Canada and parts of United States are experiencing extreme temperatures, due to which hundreds of people have died. The weather is due to heat dome, a climate phenomenon behind sudden rise in temperatures.

What is a ‘Heat Dome’?

A heat dome occurs when the atmosphere traps hot ocean air like a lid or cap.A heat dome is a weather phenomenon in which high-pressure atmospheric conditions have trapped air coming in from the Pacific Ocean, heating the air column while compressing it down, like a lid on a saucepan.

This happens when strong, high-pressure atmospheric conditions combine with influences from La Niña, creating vast areas of sweltering heat that gets trapped under the high-pressure “dome.”

heat dome

Mechanism of development:

Imagine a swimming pool when the heater is turned on — temperatures rise quickly in the areas surrounding the heater jets, while the rest of the pool takes longer to warm up.
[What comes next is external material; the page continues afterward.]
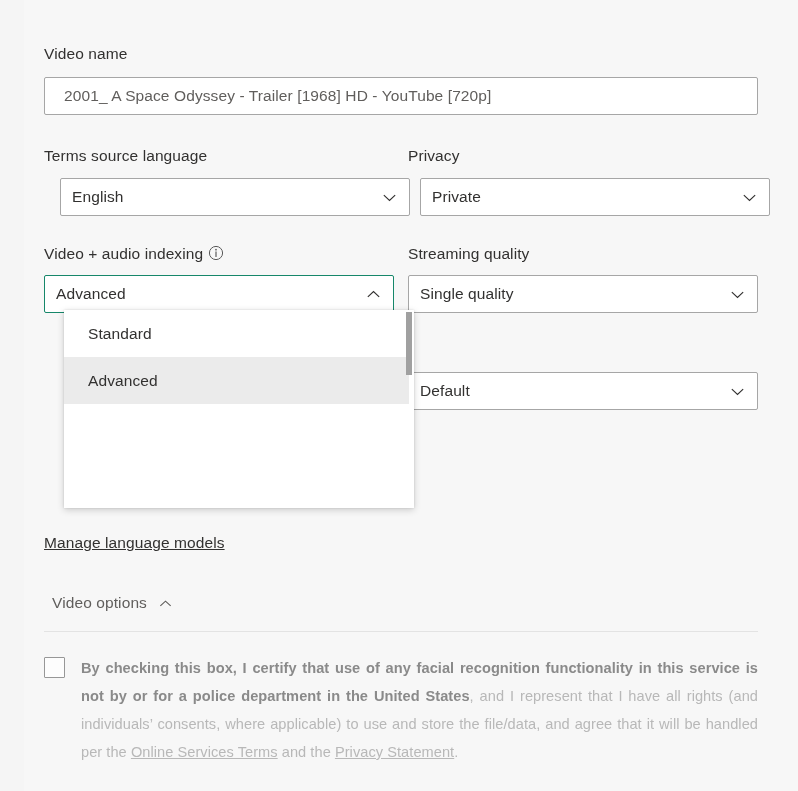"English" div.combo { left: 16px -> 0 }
If one thinks of the Pacific as a very large pool, the western Pacific’s temperatures have risen over the past few decades as compared to the eastern Pacific, creating a strong temperature gradient, or pressure differences that drive wind, across the entire ocean in winter.
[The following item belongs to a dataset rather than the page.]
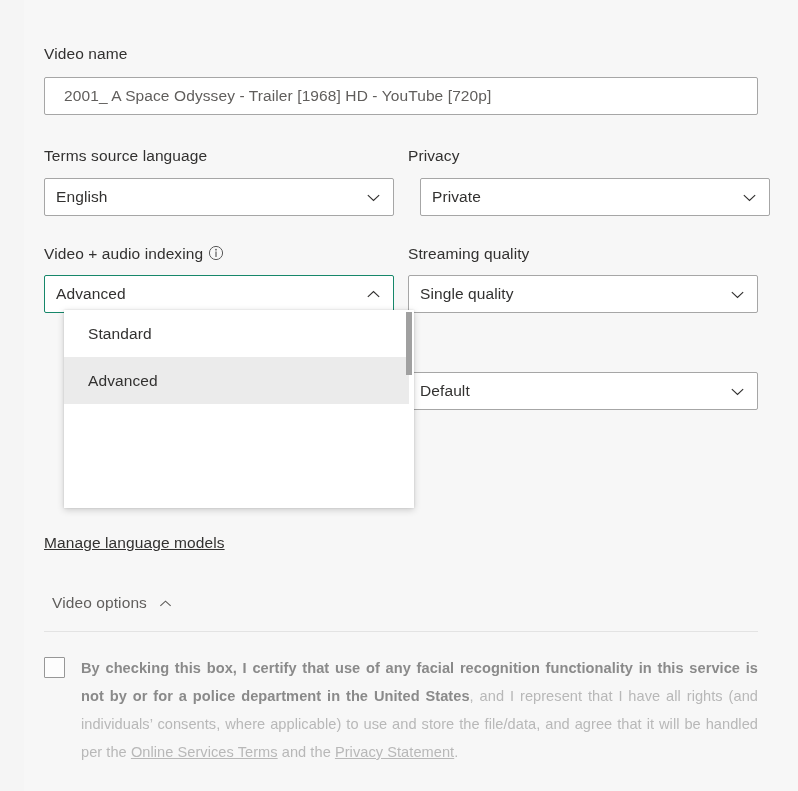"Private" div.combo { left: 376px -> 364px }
In a process known as convection, the gradient causes more warm air, heated by the ocean surface, to rise over the western Pacific, and decreases convection over the central and eastern Pacific.

As prevailing winds move the hot air east, the northern shifts of the jet stream trap the air and move it toward land, where it sinks, resulting in heat waves.

Consequences of Heat Dome:

  • Those living without an air conditioner see the temperatures of their homes rising to unbearably high, leading to sudden fatalities like those which are being reported in Canada and parts of the US.
  • The trapping of heat can also damage crops, dry out vegetation and result in droughts, according to weather experts.
  • The sweltering heat wave will also lead to rise in energy demand, especially electricity, leading to pushing up rates.
  • The heat domes can also act as fuel to wildfires, which destroys a lot of land area in the US every year.

Climate change and heat domes

The weather scientists have been highlighting the effects of rising temperature (climate change) on more extreme heat waves. According to a 2017 NOAA survey, average US temperatures have increased since the late 19th century.

In decades to come, the climate scientists expect more days of severe heat wave.

Apart from the US, cities as far north as the Arctic Circle broke heat records this week.